Cultura e sociedade

Por Alecsander Tatagiba*

Produzir coisas relacionadas à cultura contribui de que forma para a sociedade? Talvez no sentido de permitir algo diferenciado ao que se convenciona denominar projetos sociais, que podem por vezes não ultrapassar uma atividade mais próxima do bom-mocismo ou do politicamente correto.

Como então sair desse embaraço? O que deve ser prioridade? Soluções sociais relacionadas à questões mais à vista no que se refere a uma mais fácil identificação e constatação como por exemplo combate à violência, erradicação da fome e erradicação de doenças ou possibilidade de saída para um universo onde tais questões são colocadas e compreendidas por outra perspectiva?

A questão surgida disto relaciona-se em procurar descobrir qual o real papel da cultura em meio ao redor dela própria. Parece uma redundância devido aos termos utilizados parecerem possuir o mesmo sentido e significado. Deve mesmo a cultura retratar o universo mais próximo e mais imediato ou deve ela superar seus próprios horizontes buscando em outros meios fazer se valer enquanto perspectiva e possibilidade de inserção em qualquer ambiente por mais estranho que lhe possa ser? A pergunta que se segue disto nada mais é do que a seguinte: pra que Cultura? Qual seu propósito, qual sua finalidade? Cultura não é entendida aqui enquanto apenas consumo de cultura, mas sim como elaboração de uma cultura evitando a demasiada reprodução de cultura e uma maçante (no sentido de quantidade) e “massante” (no sentido de manipulação para se atingir o maior número de pessoas) produção de cultura.
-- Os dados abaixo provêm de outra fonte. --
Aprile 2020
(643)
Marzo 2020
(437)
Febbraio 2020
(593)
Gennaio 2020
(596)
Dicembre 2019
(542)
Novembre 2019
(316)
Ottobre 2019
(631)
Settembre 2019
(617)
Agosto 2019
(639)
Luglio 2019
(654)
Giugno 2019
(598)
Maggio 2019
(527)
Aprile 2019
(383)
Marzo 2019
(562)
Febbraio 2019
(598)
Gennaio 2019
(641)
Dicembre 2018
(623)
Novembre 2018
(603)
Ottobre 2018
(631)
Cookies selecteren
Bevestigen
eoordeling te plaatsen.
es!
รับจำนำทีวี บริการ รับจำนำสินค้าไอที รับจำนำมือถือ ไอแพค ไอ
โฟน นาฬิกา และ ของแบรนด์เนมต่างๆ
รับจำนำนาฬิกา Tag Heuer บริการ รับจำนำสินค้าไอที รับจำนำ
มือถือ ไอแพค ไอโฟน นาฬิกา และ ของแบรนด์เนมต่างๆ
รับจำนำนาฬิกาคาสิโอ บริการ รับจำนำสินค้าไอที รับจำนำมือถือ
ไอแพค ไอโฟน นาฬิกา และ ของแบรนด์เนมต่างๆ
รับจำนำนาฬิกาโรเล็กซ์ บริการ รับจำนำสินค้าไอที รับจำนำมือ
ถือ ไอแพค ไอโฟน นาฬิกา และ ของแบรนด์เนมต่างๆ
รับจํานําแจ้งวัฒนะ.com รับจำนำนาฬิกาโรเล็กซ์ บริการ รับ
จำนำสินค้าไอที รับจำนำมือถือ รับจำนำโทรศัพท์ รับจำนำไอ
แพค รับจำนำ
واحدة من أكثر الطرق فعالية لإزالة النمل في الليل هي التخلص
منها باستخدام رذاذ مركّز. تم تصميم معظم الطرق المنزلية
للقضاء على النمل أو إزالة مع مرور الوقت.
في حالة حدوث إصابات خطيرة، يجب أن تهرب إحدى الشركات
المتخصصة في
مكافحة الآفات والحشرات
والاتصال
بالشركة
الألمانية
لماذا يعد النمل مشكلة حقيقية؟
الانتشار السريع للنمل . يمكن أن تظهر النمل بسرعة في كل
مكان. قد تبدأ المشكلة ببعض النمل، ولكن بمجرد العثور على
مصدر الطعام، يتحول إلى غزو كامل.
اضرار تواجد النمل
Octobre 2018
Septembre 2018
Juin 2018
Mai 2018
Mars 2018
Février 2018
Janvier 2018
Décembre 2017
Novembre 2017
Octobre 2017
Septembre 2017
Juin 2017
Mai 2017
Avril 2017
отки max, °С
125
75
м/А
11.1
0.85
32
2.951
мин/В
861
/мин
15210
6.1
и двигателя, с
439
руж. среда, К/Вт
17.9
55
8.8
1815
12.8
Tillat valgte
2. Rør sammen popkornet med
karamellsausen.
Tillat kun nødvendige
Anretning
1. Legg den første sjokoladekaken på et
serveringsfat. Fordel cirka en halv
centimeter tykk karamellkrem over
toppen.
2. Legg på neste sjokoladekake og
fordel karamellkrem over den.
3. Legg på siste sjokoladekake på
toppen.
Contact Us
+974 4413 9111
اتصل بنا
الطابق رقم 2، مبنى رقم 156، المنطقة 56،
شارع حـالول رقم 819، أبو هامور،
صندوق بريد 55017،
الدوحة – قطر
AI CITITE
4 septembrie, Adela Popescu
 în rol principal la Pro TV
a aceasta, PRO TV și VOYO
A saída para tal talvez possa passar pelo vivenciamento da e na cultura. Como é isto possível? A partir de uma inauguração de um modo de se proceder perante a cultura fundamentado no relato oral e não apenas em documentações. Em outras palavras, a cultura livresca estaria dentro desta perspectiva em segundo plano, mas nem por isso desvalorizada.


Voltamos ao questionamento inicial. O que se segue disto que foi mencionado anteriormente parece uma contestação do modo como o mundo acadêmico lida com questões a princípio desligadas e destoadas dele devido ao seu fechamento em si mesmo, transparecendo o fosso existente entre o mundo acadêmico e o mundo real e dos “meros mortais”. Talvez isto possa ser considerado uma crítica, porém uma crítica fundamentada primeiramente em uma análise e não em uma noção de ataque.

Deve mesmo a cultura estar amarrada e presa a uma instituição com visibilidade maior do que ela mesma? Deve mesmo a cultura estar submissa a uma instituição detentora de uma possibilidade maior e mais rápida para divulgar os resultados do desmembramento de suas atividades. Em outras palavras, será mesmo correta uma espécie de “Fábrica de Cultura”?


* Este texto publicado na Revista "De bem com a Vida" Edição de Julho de 2009 e no site "Overmundo" em Agosto de 2009.